━━━ Extract provided ━━━
🥗 Cranberry Walnut Chickpea Salad with Orange Vinaigrette
🌿 Description
Nutty chickpeas and crunchy walnuts meet chewy cranberries, all tossed in a citrusy orange vinaigrette. It’s fresh, slightly sweet, and packed with texture.
🛒 Ingredients (Serves 3–4)
For the salad:
- 1 can (400g) chickpeas, drained & rinsed
- ⅓ cup dried cranberries
- ⅓ cup walnuts, roughly chopped (lightly toasted for best flavor)
- 1 small apple, diced (optional, for extra crunch)
- ¼ red onion, finely sliced
- 1 celery stalk, chopped
- 2 tbsp fresh parsley, chopped
- 2 tbsp baby spinach or arugula (optional)
For the orange vinaigrette:
- 3 tbsp olive oil
- 2 tbsp fresh orange juice
- 1 tsp orange zest
- 1 tbsp lemon juice (balances sweetness)
━━━ Data ━━━
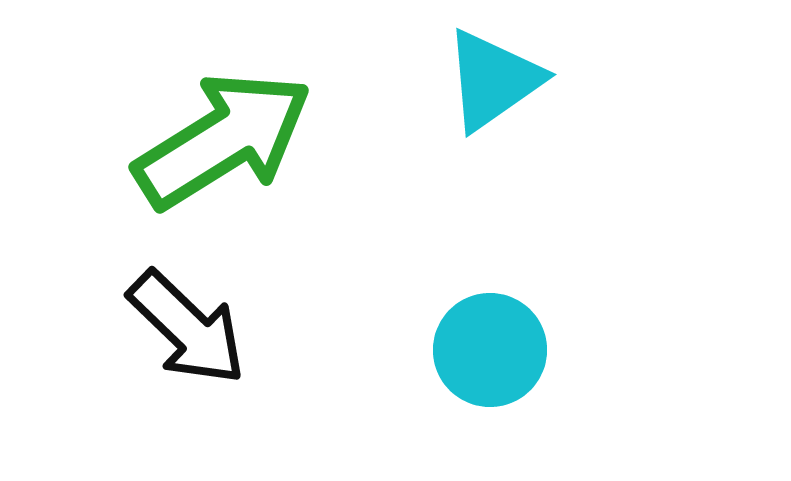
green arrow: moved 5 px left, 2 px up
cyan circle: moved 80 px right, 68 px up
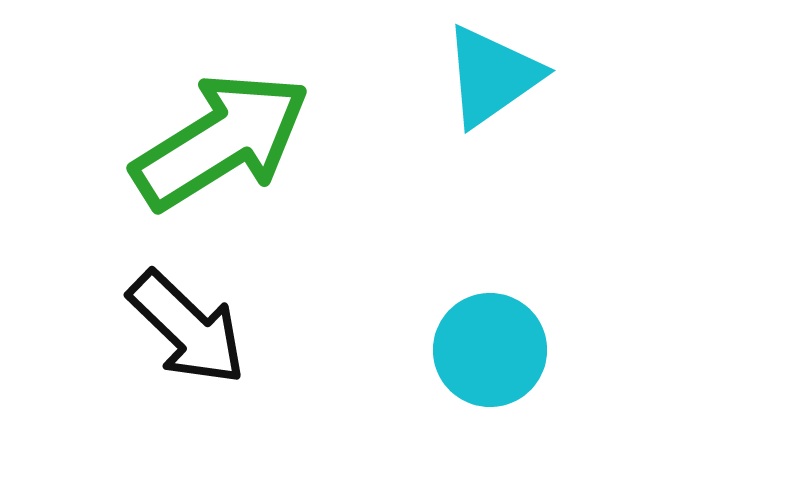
cyan triangle: moved 1 px left, 4 px up
green arrow: moved 2 px left, 1 px down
━━━
To be done
#1 Summarize the cranberry walnut chickpea salad recipe in two sentences.
#2 In the cranberry walnut chickpea salad recipe, what purpose is given for the lemon juice in the vinaigrette?
#3 Write what comes next in the cranberry walnut chickpea salad recipe, picking up right after its final line.

Answers for the tasks
#1 The recipe makes a salad of chickpeas, walnuts, and dried cranberries tossed in an orange vinaigrette, described as fresh, slightly sweet, and packed with texture. It serves three to four and also uses red onion, celery, and parsley, with apple and spinach or arugula as options, while the vinaigrette includes olive oil, fresh orange juice, orange zest, and lemon juice.

#2 It balances sweetness.

#3
- 1 tsp honey or maple syrup
- 1 tsp Dijon mustard
- Salt & black pepper, to taste
👩🍳 Instructions
- Prepare the base
In a large bowl, combine chickpeas, cranberries, walnuts, apple (if using), red onion, celery, and herbs. - Make vinaigrette
Whisk together olive oil, orange juice, zest, lemon juice, honey, Dijon mustard, salt, and pepper until emulsified. - Toss the salad
Pour dressing over the salad and toss well to coat everything evenly. - Rest & serve
Let sit for 10–15 minutes so flavors meld. Taste and adjust seasoning if needed.
🍽️ Serving Ideas
- Serve on a bed of greens for a light lunch
- Stuff into wraps or pita pockets
- Pair with grilled chicken or roasted vegetables
- Add feta or goat cheese for a creamy twist
❓ Q & A
Q: Can I make it ahead?
Yes! It keeps well in the fridge for 2–3 days.
Q: Can I swap walnuts?
Almonds or pecans work great too.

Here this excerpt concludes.